Texto del ejercicio ->
Desde 1983, los oficialismos argentinos solo pierden cuando el país cruje. Así fue con Alfonsín, devorado por la hiperinflación; con De la Rúa, por el colapso de 2001; y con Cristina Fernández de Kirchner, tras la crisis con el campo. En tiempos sin terremotos económicos, el electorado tiende a reafirmar al poder. Menem en 1991, Néstor Kirchner en 2005, Macri en 2017 y ahora Milei en 2025 comparten ese privilegio: ser confirmados por una ciudadanía que, incluso cuando duda, prefiere subordinarse al poder ejecutivo encarnado en algún líder circunstancial, capaz de cambiar la ideología del pueblo, pero no su dependencia simbólica y emocional.

Tareas por realizar ->
**1)** Reescriba el pasaje del texto sobre los oficialismos argentinos que comienza con "Desde 1983, los" y continúa hasta "simbólica y emocional.", sustituyendo "electorado" por "cuerpo electoral".
**2)** Prolongue el texto sobre los oficialismos argentinos a partir de su última oración.
Los datos no guardan relación alguna con el texto sobre los oficialismos argentinos.

Extractos de datos ->
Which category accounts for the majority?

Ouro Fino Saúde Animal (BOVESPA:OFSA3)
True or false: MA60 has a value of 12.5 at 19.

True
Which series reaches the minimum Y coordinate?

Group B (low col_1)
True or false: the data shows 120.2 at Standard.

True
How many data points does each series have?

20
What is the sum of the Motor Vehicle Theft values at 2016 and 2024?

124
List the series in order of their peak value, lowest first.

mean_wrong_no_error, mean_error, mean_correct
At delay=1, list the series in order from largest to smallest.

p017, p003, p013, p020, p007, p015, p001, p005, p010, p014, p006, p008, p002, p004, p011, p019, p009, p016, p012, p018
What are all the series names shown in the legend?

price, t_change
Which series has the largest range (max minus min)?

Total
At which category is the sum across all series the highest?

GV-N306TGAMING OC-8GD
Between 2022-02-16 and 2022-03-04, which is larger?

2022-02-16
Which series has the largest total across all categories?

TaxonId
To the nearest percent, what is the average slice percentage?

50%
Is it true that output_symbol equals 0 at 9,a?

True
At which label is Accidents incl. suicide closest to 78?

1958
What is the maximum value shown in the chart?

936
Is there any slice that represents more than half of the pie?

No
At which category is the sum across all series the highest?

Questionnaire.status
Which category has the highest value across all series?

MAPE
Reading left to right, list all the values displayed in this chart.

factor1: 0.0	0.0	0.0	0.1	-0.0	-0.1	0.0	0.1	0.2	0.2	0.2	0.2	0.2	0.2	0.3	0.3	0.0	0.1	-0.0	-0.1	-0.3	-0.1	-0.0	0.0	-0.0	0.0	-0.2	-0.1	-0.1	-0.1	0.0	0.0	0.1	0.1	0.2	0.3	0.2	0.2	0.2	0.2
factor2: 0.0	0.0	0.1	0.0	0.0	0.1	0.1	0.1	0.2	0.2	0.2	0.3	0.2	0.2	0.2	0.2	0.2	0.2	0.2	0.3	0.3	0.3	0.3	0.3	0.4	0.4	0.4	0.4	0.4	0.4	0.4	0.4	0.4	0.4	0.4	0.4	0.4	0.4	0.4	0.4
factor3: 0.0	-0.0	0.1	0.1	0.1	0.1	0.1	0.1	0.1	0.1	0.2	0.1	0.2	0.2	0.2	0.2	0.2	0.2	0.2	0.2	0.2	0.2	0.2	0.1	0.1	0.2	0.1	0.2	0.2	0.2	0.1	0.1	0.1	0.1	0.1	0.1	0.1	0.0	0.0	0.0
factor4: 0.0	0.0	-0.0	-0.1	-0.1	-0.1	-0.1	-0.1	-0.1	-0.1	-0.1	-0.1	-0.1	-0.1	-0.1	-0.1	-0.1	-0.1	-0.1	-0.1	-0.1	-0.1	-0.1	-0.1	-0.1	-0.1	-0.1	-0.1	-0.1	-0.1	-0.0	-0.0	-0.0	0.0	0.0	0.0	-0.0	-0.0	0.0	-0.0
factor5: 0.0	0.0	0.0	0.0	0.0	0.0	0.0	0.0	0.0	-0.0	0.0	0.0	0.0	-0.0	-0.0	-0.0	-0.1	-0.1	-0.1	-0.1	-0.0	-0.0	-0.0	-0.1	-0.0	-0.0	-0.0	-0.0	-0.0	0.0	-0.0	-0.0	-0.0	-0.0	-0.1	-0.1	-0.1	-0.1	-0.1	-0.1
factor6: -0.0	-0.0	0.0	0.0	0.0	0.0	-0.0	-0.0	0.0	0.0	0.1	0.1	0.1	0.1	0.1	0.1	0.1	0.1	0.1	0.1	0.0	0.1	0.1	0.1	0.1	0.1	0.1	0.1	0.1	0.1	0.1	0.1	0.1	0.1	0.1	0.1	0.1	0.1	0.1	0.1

Sus respuestas escritas ->
**1)**
Desde 1983, los oficialismos argentinos solo pierden cuando el país cruje. Así fue con Alfonsín, devorado por la hiperinflación; con De la Rúa, por el colapso de 2001; y con Cristina Fernández de Kirchner, tras la crisis con el campo. En tiempos sin terremotos económicos, el cuerpo electoral tiende a reafirmar al poder. Menem en 1991, Néstor Kirchner en 2005, Macri en 2017 y ahora Milei en 2025 comparten ese privilegio: ser confirmados por una ciudadanía que, incluso cuando duda, prefiere subordinarse al poder ejecutivo encarnado en algún líder circunstancial, capaz de cambiar la ideología del pueblo, pero no su dependencia simbólica y emocional.

**2)**
Ese reflejo constante no habla solo de política, sino de algo más profundo: una forma de estar en el mundo, una sensibilidad colectiva que necesita del poder para reconocerse. En la Argentina, el poder no solo gobierna: también educa. De allí surge lo que podríamos llamar una cultura política dependiente, una trama de emociones, ideas y juicios que se ordenan siempre desde el vértice del Estado. Cognitivamente, el ciudadano concibe al poder como el centro del orden; afectivamente, lo experimenta con pasión y entrega; y evaluativamente, lo mide no por sus resultados, sino por la lealtad al relato que lo envuelve. De esa manera, la política deja de ser un ejercicio de participación para convertirse en una forma de vínculo emocional: una manera de creer, más que de deliberar.

A ello se suma algo más sutil: la pedagogía del poder. Cada gobierno enseña, a su modo, qué valores deben ser amados y cuáles despreciados. Con discursos populistas, se exalta la igualdad; con gobiernos liberales, la libertad; en tiempos de crisis, la obediencia. La sociedad aprende los valores del que gobierna y los olvida con el siguiente. Por eso la cultura política dependiente no tiene raíces: cambia de principios como quien cambia de maestro, siguiendo siempre el relato de turno.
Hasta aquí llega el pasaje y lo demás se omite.